Vineyard owners were desperate and desperate times called for desperate measures. Some resorted to voodoo-like solutions, such as burying toads under the vines to ward off evil forces, but to no avail.
Finally, some long-term solutions were identified. One solution proposed by Gustave Foëx (1844-1906), director of the École d’agriculture de Montpellier, was European breeding. V. vinifera varieties containing native North American species, however, these “French” hybrid varieties did not produce the style and quality of wine they were used to in the Old World. V. vinifera types. The second solution, now standard practice in vineyard planting and replanting worldwide, developed in the late 1870s by British-American entomologist Charles Valentine Riley (1843-1895) and French botanist Jules-Émile Planchon (1823-1888), it was the vaccine. V. vinifera grape to very specific North American subjects, such as V. riparia; the result is a vinifera– grapes grown on phylloxera-resistant rootstock.
Today, phylloxera is not a serious threat, except in vineyards and wine-growing regions that still have unvaccinated plantings. vinifera vineyards that have not yet been attacked or those that have been replanted with vines grafted onto still-vulnerable North American rootstocks, as evidenced by the phylloxera strike in California in the late 1980s. More specifically, in Napa and Sonoma counties, in the 1960s, vineyards were replanted in the so-called A×R1or Aramon Rupestris #1, a cross of Aramon, a V. vinifera variety, and an American Rupestris V. rupestris grape varieties, but which have not developed full immunity against phylloxera.

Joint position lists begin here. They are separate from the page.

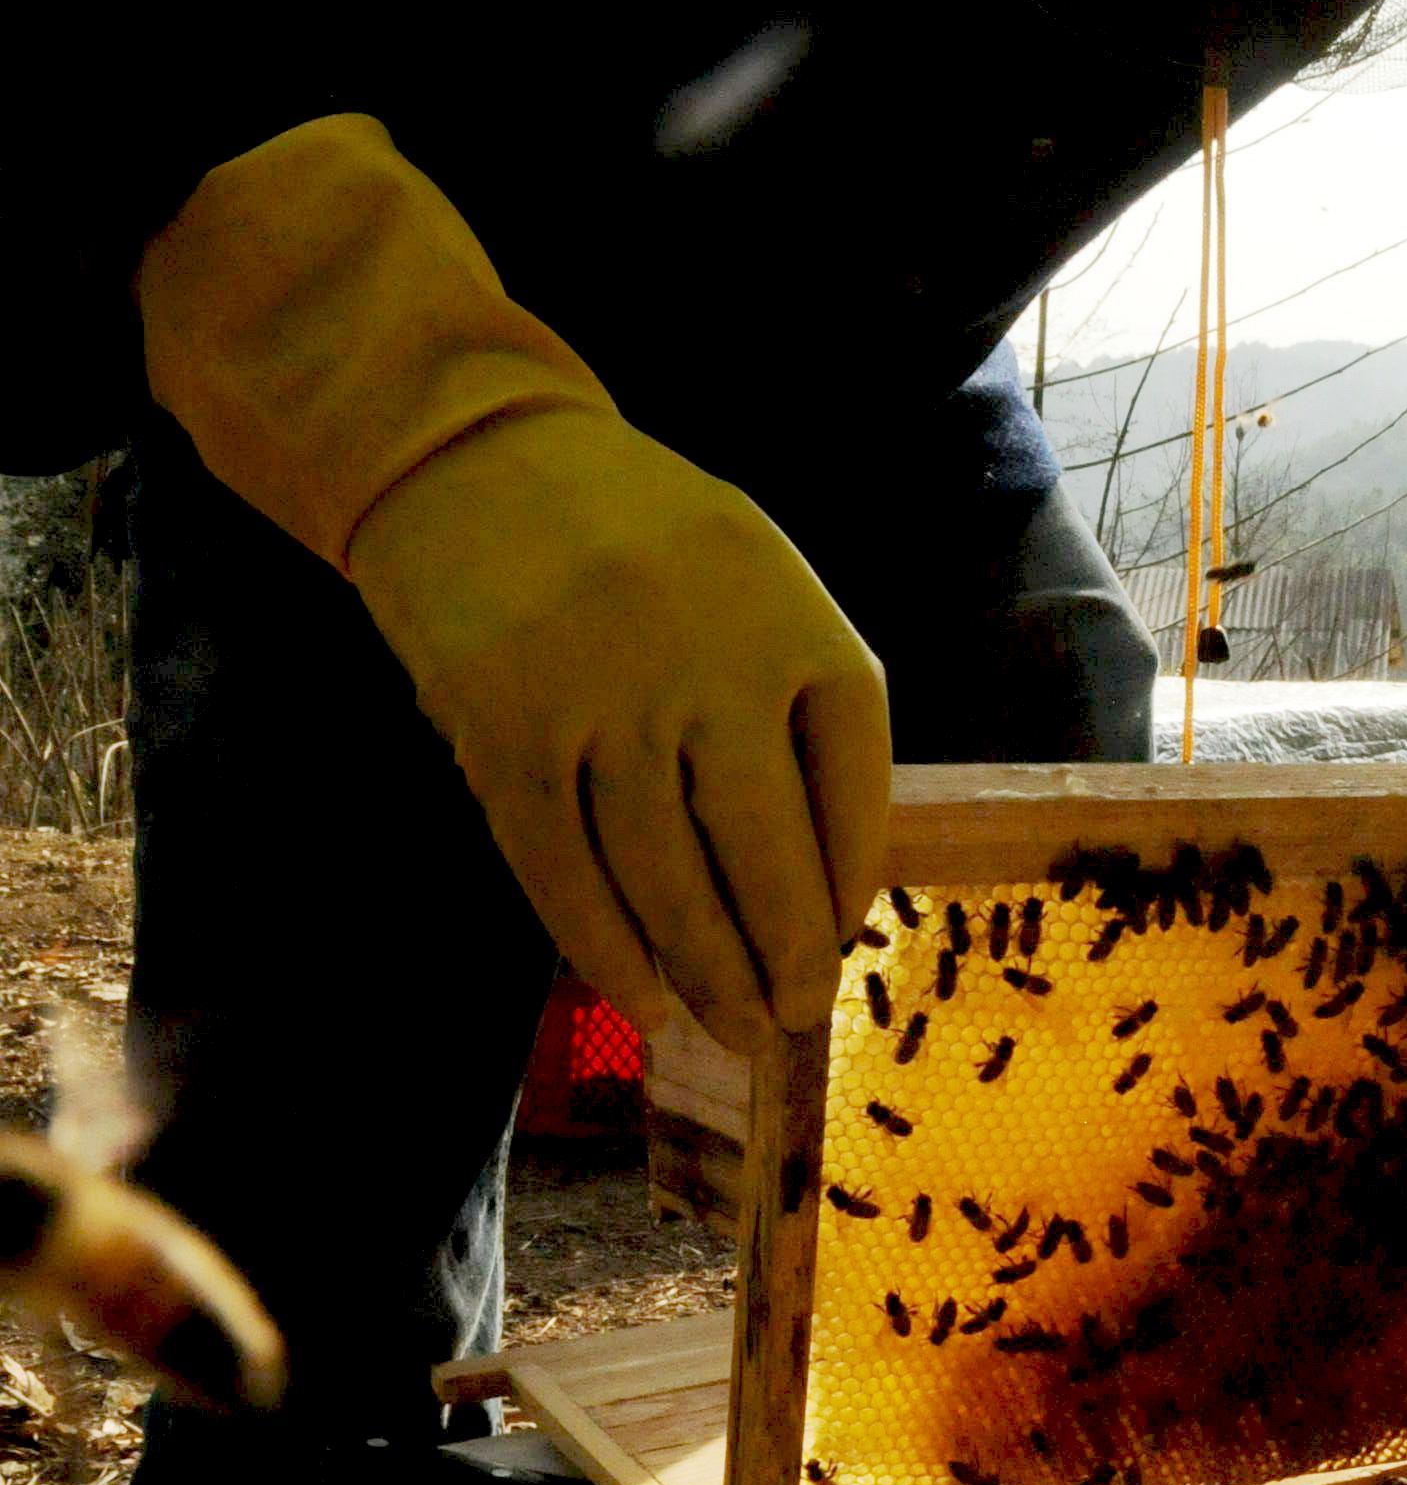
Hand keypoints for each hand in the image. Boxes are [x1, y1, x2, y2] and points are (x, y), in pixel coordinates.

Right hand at [347, 405, 887, 1047]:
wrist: (472, 456)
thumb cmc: (636, 535)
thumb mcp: (755, 575)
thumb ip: (797, 695)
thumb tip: (829, 873)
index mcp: (794, 621)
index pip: (856, 787)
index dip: (854, 879)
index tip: (845, 934)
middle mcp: (711, 667)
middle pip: (769, 859)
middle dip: (790, 959)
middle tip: (795, 1015)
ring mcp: (606, 706)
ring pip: (671, 887)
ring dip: (709, 977)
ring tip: (734, 1029)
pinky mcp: (510, 741)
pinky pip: (569, 881)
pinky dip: (611, 955)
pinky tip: (643, 1001)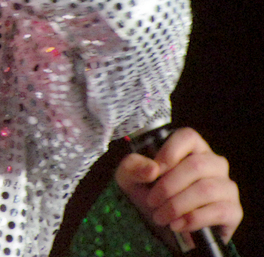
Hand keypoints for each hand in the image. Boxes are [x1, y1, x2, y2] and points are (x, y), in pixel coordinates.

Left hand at [116, 127, 241, 246]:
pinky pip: (218, 211)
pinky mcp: (233, 211)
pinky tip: (176, 225)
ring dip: (178, 205)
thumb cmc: (149, 192)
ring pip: (206, 189)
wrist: (165, 225)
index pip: (188, 136)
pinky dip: (192, 219)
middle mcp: (213, 163)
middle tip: (152, 201)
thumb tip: (152, 168)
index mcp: (191, 148)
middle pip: (196, 165)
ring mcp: (226, 187)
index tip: (155, 171)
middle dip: (169, 186)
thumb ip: (133, 166)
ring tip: (161, 216)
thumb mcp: (130, 177)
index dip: (170, 152)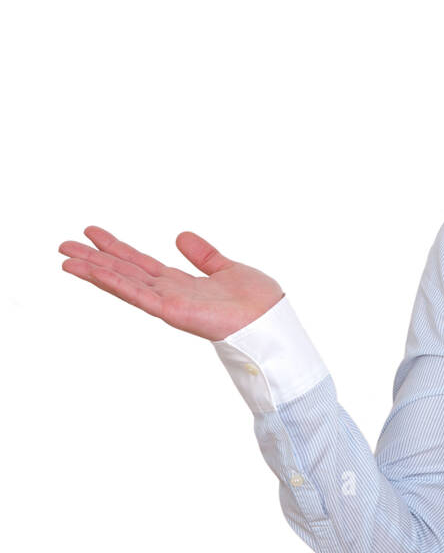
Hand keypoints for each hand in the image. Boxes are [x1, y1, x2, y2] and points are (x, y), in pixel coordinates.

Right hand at [58, 226, 284, 341]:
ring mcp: (168, 304)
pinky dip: (115, 283)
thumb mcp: (227, 268)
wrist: (272, 320)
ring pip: (123, 283)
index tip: (93, 232)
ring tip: (65, 259)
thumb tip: (181, 236)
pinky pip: (139, 295)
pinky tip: (94, 271)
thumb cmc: (258, 301)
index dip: (117, 248)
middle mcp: (169, 294)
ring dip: (94, 271)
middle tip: (63, 244)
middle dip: (94, 259)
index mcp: (181, 284)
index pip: (140, 263)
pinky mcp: (172, 312)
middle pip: (124, 272)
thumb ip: (204, 255)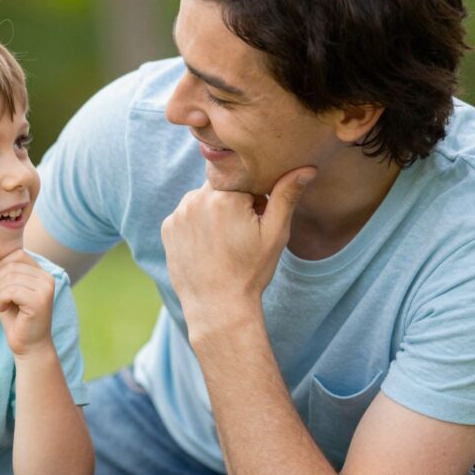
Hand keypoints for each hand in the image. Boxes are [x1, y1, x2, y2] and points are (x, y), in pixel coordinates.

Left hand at [0, 249, 55, 356]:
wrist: (28, 346)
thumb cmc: (17, 318)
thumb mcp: (8, 290)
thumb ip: (3, 274)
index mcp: (42, 272)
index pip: (17, 254)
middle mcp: (48, 278)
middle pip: (12, 265)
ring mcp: (46, 289)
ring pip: (10, 278)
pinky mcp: (40, 301)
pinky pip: (11, 291)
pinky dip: (1, 299)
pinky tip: (3, 309)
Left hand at [161, 167, 315, 333]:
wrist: (217, 306)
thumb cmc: (250, 271)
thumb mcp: (275, 233)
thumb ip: (286, 195)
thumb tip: (306, 168)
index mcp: (223, 196)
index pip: (242, 178)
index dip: (252, 197)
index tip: (254, 218)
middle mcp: (195, 199)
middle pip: (220, 187)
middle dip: (232, 202)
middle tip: (240, 233)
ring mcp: (178, 214)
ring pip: (202, 199)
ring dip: (212, 211)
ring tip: (223, 241)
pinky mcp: (168, 228)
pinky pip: (186, 215)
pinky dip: (196, 224)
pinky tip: (206, 247)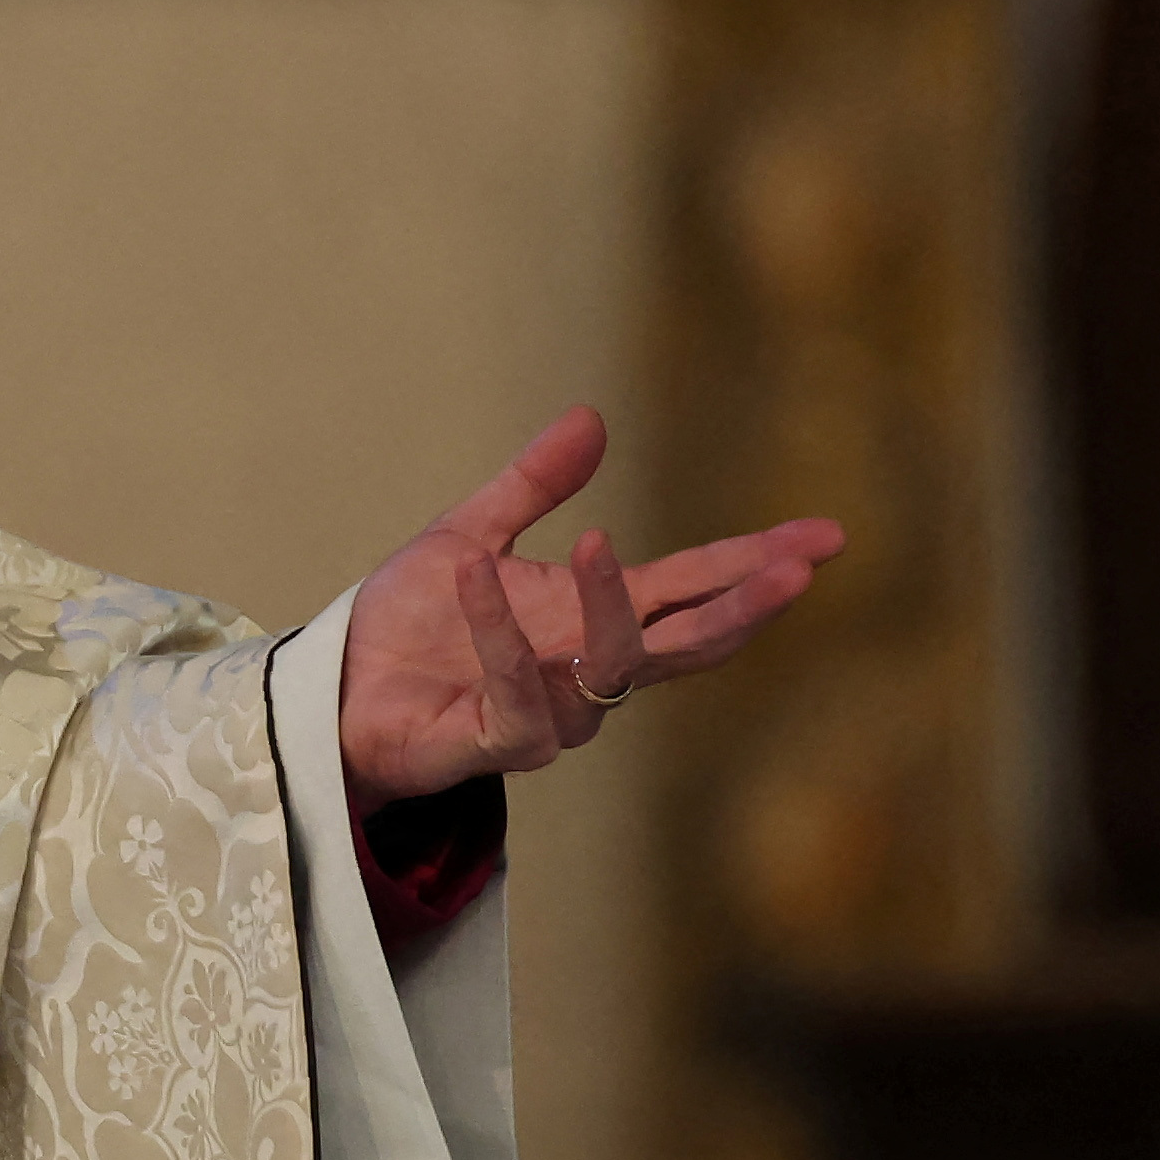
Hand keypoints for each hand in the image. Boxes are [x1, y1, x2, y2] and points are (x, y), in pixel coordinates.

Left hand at [337, 404, 844, 805]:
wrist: (333, 690)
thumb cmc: (409, 626)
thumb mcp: (470, 535)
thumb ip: (533, 485)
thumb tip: (592, 415)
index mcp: (593, 617)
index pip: (695, 590)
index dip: (757, 563)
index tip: (827, 537)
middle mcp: (586, 670)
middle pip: (689, 645)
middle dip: (744, 608)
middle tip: (794, 571)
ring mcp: (549, 713)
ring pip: (609, 670)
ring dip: (606, 607)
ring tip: (596, 542)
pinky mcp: (491, 744)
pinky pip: (515, 697)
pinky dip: (500, 636)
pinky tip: (480, 579)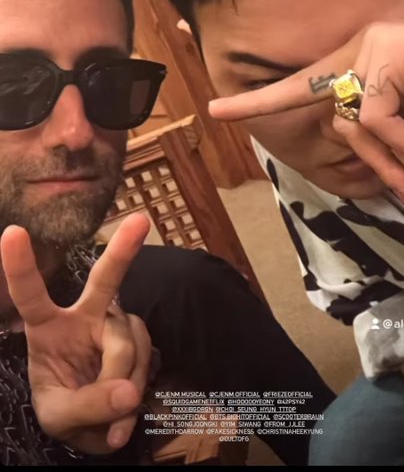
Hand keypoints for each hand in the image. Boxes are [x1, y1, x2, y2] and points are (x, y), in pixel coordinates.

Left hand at [0, 214, 151, 454]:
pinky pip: (145, 355)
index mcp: (47, 327)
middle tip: (141, 221)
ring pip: (127, 340)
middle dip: (122, 250)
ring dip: (123, 378)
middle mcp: (84, 316)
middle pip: (104, 280)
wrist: (95, 427)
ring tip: (112, 414)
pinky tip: (127, 413)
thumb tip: (128, 391)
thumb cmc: (64, 408)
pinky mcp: (138, 340)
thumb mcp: (59, 416)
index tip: (13, 233)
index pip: (30, 295)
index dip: (21, 266)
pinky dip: (138, 387)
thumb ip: (88, 405)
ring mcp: (114, 326)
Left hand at [209, 16, 403, 204]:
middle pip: (330, 113)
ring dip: (392, 159)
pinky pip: (371, 118)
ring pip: (349, 122)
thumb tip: (379, 169)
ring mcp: (374, 44)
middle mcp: (364, 45)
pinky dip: (402, 144)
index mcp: (369, 60)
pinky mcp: (388, 52)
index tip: (216, 111)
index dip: (259, 99)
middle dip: (370, 162)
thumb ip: (394, 143)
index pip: (304, 82)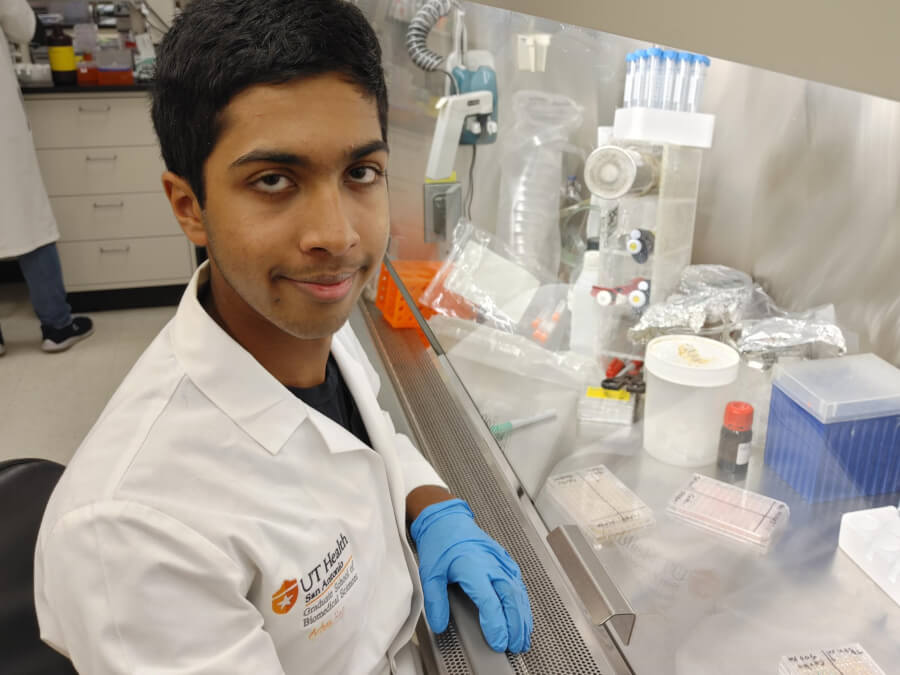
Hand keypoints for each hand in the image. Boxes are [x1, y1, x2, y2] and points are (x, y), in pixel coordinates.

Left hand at [410, 499, 532, 652]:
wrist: (447, 519)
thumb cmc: (440, 543)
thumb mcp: (429, 572)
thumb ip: (435, 601)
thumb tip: (439, 625)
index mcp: (473, 566)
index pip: (490, 601)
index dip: (496, 624)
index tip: (497, 642)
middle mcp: (491, 563)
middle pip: (511, 598)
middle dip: (516, 624)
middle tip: (515, 645)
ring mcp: (501, 561)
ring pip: (518, 592)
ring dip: (523, 616)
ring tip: (523, 637)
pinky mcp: (505, 560)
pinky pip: (518, 584)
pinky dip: (523, 602)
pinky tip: (523, 615)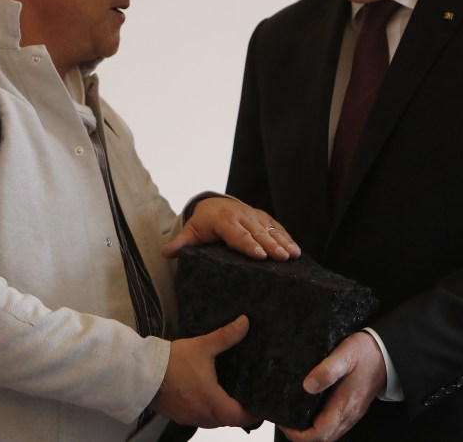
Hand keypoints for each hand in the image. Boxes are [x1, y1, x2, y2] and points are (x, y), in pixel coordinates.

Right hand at [150, 315, 258, 427]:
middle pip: (227, 421)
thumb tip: (244, 323)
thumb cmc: (171, 362)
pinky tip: (202, 396)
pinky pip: (197, 418)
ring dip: (219, 412)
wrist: (141, 372)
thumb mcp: (202, 346)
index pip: (240, 417)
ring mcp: (188, 417)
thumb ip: (225, 336)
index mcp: (212, 401)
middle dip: (237, 412)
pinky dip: (204, 410)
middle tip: (243, 397)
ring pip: (212, 421)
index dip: (252, 413)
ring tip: (225, 396)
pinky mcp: (176, 415)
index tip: (259, 405)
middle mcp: (202, 415)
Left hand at [162, 197, 299, 260]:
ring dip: (282, 242)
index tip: (259, 256)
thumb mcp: (191, 232)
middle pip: (257, 233)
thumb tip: (166, 253)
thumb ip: (181, 243)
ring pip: (269, 230)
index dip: (248, 245)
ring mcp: (254, 216)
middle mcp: (241, 216)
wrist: (215, 205)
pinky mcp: (263, 217)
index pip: (236, 234)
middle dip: (270, 245)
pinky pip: (277, 227)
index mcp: (223, 221)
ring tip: (294, 255)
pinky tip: (296, 250)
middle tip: (282, 258)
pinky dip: (287, 237)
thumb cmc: (203, 223)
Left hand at [280, 331, 386, 441]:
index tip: (284, 423)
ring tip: (293, 416)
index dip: (299, 434)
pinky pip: (334, 424)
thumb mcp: (344, 355)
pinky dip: (319, 423)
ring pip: (328, 433)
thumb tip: (307, 386)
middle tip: (285, 420)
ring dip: (310, 430)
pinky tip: (309, 410)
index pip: (320, 434)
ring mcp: (352, 413)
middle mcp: (349, 414)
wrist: (387, 353)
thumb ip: (326, 370)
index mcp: (345, 405)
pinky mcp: (352, 408)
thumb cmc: (366, 353)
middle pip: (323, 437)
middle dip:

Modern vineyards now have a wide selection of rootstocks known to be highly resistant to phylloxera and adaptable to specific environmental conditions. One example is SO4 or Selection Oppenheim #4, a cross between two native North American species, V. berlandieri and V. riparia cultivars known to perform well in cool climate regions, especially on moist soils.
Considering the cost of uprooting and replanting the vines, the fact that it takes an average of five years for the vines to produce wine-worthy grapes, and the resulting loss of income, it’s surprising that history was no deterrent to these vintners.